Reliability and applicability of the revised Cochrane 'Risk of bias' tool for randomized trials (RoB 2)

2019 Santiago

Minozzi S¹, Cinquini M², Gianola S³, Gonzalez-Lorenzo MG⁴, Banzi R⁵

¹Cochrane Review Group on Drugs and Alcohol, Department of Epidemiology, Lazio Regional Health Service

²Unit of Methodology of Systematic reviews and Guidelines development IRCCS-Istituto di Ricerche Farmacologiche Mario Negri

³Unit of Clinical Epidemiology, IRCCS Galeazzi Orthopedic Institute

⁴Department of Biomedical Sciences, Humanitas University, IBD Center, Humanitas Clinical and Research Center

⁵Center for Health Regulatory Policies IRCCS- Istituto di Ricerche Farmacologiche Mario Negri

Background: the revised Cochrane 'Risk of bias' tool for randomized trials (RoB 2) has been proposed to assess the risk of bias in randomized controlled trials (RCTs) included in systematic reviews. RoB 2 is structured into a fixed set of five domains of bias and a series of signalling questions about features of the trial that are relevant to risk of bias. Judgment can be 'low' or 'high' risk of bias, or can express 'some concerns'. Cochrane plans to pilot RoB 2 in 2019 and possibly recommend it for use in Cochrane Reviews in 2020. No studies have been conducted so far to assess RoB 2 reliability and applicability.

Objectives: to measure the inter-rater reliability (IRR) of RoB 2 and explore its applicability.

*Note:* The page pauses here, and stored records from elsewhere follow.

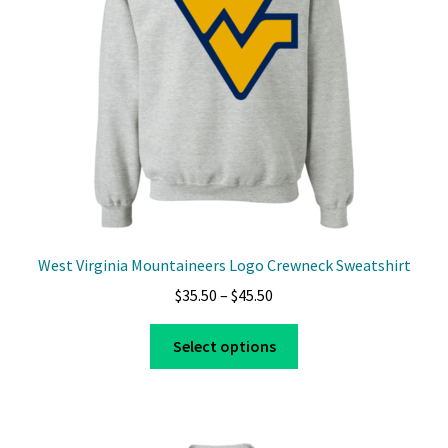
West Virginia Mountaineers Logo Crewneck Sweatshirt
Price
$
35.50
–
$
45.50
range:
This
$35.50
Select options
product
through
has
$45.50
multiple
variants.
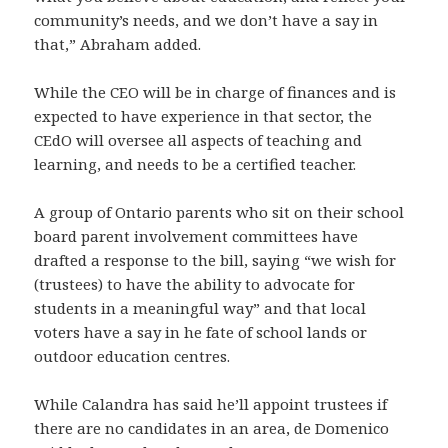
community’s needs, and we don’t have a say in
that,” Abraham added.
While the CEO will be in charge of finances and is
expected to have experience in that sector, the
CEdO will oversee all aspects of teaching and
learning, and needs to be a certified teacher.
A group of Ontario parents who sit on their school
board parent involvement committees have
drafted a response to the bill, saying “we wish for
(trustees) to have the ability to advocate for
students in a meaningful way” and that local
voters have a say in he fate of school lands or
outdoor education centres.
While Calandra has said he’ll appoint trustees if
there are no candidates in an area, de Domenico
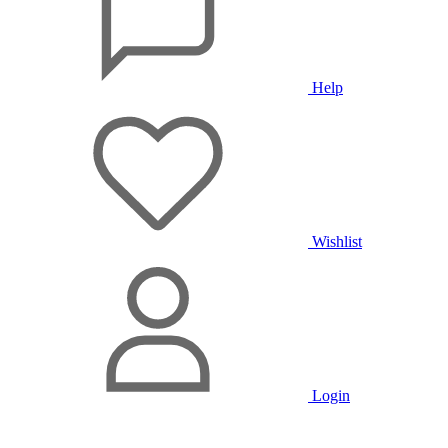
Help
Wishlist
Login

Methods: four raters with medium to high expertise in risk of bias assessment of RCTs will independently apply the RoB 2 to a random sample of 70 RCTs. The raters were advised to follow the RoB 2 guidance (version October 2018) and did not perform a calibration exercise before the assessment. Before applying the tool, they agreed on: 1) nature of the effect of interest for each trial (assignment or adhering to the intervention); 2) outcome of interest (usually the study’s primary outcome).

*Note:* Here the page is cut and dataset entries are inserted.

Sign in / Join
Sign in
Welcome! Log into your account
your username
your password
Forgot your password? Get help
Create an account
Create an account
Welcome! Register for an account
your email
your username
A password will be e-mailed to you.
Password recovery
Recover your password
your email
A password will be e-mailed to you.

We calculated Fleiss’ k for multiple raters for signalling questions, individual domains and overall risk of bias. We classified agreement as poor (≤ 0.00), slight (0.01 to 0.20), fair (0.21 to 0.40), moderate (0.41 to 0.60), substantial (0.61 to 0.80), almost perfect (0.81 to 1.00). The time to complete RoB 2 was calculated as mean of the time spent in minutes by each rater on each study

Results: we report preliminary results on the first 30 RCTs. The agreement was fair for the overall risk of bias (0.27, standard deviation 0.06), as well as for domains 1, 4, 5; the agreement was slight for domains 2 and 3 (Figure). The mean time to complete RoB 2 was 34 minutes (standard deviation 17). The subgroup analysis of RCTs classified as 'aimed to assess the assignment or adherence to the intervention' revealed similar agreement in the overall 'Risk of bias' judgment but important differences in the agreement for domains 2, 4, and 5 (Table).

Conclusions: this preliminary analysis showed a fair agreement for the RoB 2 and highlighted some difficulties in the assessment, as for instance in the definition of the nature of the effect of interest and interpretation of questions in domain 2 (deviations from intended intervention. The application of RoB 2 required a significant amount of time, likely greater than that needed with the previous tool. The application appears to be complex and requires a sound background in the methodology of clinical trials and epidemiology. The assessment of the remaining RCTs is ongoing: the results on the total sample will be presented.

Patient or healthcare consumer involvement: the project focuses on methods to assess risk of bias, so we could not involve consumers.